Certes, nous sommes tous, sans exception, mécontents de la situation dans laquelle se trouve aujourd’hui notre pays. Le peuple surtout, la grande victime, essaie de faire ce qu’il peut pour garder la tête hors de l’eau boueuse du fonds du puits. Devant les actes d’un gouvernement qui continue à détruire ce qui lui reste de pouvoir d’achat, donc d’estime de soi, il réagit. Pour toute réponse, le gouvernement se contenta de poser une bandelette sur ce qui apparait être une plaie puante en renvoyant un chef de la primature, et tout récemment, en réduisant le nombre de ministres titulaires, ou en distribuant des produits alimentaires et quelques fournitures scolaires.

Ne pouvant plus endurer les humiliations, il continue à manifester son mécontentement, et à chaque manifestation l’écart entre lui et le pouvoir dont la légitimité s’effrite de plus en plus s’élargit.

Nous sommes donc arrivés à ce niveau où un président décrié, et pour causes, s’entête et ne veut pas prendre la décision qui s’impose, une opposition endurcie mais pas tout à fait prête à assurer la relève, comme ce fut le cas en 1986 et 2004, et une communauté internationale qui, une fois de plus, manifeste son hypocrisie, en appliquant pour ce qui concerne l’Haïti d’aujourd’hui, la politique de « deux poids, deux mesures »; en témoigne la déclaration d’un de ses porte-paroles, le sénateur de l’État de la Floride, Marco Rubio.

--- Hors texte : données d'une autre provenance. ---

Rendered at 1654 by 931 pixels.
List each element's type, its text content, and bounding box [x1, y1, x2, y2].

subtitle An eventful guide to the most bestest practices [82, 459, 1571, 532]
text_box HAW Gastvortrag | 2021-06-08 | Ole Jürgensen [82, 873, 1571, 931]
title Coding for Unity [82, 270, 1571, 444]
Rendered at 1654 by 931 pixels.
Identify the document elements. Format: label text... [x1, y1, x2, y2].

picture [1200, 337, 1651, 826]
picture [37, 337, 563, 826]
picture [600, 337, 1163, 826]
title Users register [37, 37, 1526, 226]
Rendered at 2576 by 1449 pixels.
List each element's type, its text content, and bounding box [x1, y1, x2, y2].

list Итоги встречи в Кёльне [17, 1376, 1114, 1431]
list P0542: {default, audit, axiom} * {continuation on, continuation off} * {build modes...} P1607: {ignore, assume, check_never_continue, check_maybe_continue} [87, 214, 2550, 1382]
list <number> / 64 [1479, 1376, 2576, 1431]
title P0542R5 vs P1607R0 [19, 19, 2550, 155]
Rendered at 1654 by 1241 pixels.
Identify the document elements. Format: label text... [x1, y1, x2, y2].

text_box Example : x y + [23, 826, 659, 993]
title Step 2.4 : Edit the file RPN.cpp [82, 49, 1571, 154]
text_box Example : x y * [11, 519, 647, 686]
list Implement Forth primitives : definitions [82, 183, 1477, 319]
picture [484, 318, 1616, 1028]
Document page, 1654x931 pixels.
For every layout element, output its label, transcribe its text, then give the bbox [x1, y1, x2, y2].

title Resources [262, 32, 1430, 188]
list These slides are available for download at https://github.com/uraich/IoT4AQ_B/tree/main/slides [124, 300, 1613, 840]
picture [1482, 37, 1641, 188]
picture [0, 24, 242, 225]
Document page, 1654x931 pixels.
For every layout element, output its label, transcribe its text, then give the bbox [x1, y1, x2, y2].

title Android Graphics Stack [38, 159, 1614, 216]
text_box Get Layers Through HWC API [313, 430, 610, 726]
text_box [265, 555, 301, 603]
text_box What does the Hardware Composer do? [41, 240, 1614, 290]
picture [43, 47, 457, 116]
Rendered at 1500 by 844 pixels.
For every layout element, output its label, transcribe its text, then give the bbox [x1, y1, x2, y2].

« Pour ce qui concerne les Haïtiens, je continuerai à les supporter pour qu’il y ait chez eux une démocratie, des élections et un état de droit. Le choix de leurs dirigeants dépend du processus qu’ils ont eux-mêmes mis en place et qu’ils gèrent… Ce n’est pas notre rôle de déterminer qui doit partir et qui doit rester. »

[Traduction de Haiti-Référence]*.

Nous vivons une crise aux multiples facettes qui peut, si elle dure au-delà de ce mois, précipiter le pays à un niveau bien inférieur que celui où il se trouve aujourd’hui. Il est encore temps d’éviter le chambardement en travaillant pour le bien de la patrie commune, et non pour nos propres intérêts, en arrivant à un pacte. Faisons de son relèvement notre ultime priorité, et s’il faut nous sacrifier, faisons sans amertume le sacrifice au nom de cette terre que Dessalines, Christophe et les preux de 1804 nous ont léguée, la seule d’ailleurs qui est vraiment nôtre, nonobstant notre lieu de résidence et la citoyenneté acquise.

J.A.

  • “My interest in Haiti has always been that it has democracy and elections and rule of law and I will continue to support it in those endeavors. Who they choose as their leader is up to the processes that they run internally. We don’t have a role to play in who resigns and who stays on.”

    Charles, Jacqueline. « Rubio on Calls for Haitian President to Resign: ‘We Are Not Going to Interfere.’ », Miami Herald, 7 Oct. 2019, [www.miamiherald.com/news/nation-world/world/americas/haiti/article235875707.html]. Visiter le 8 octobre 2018.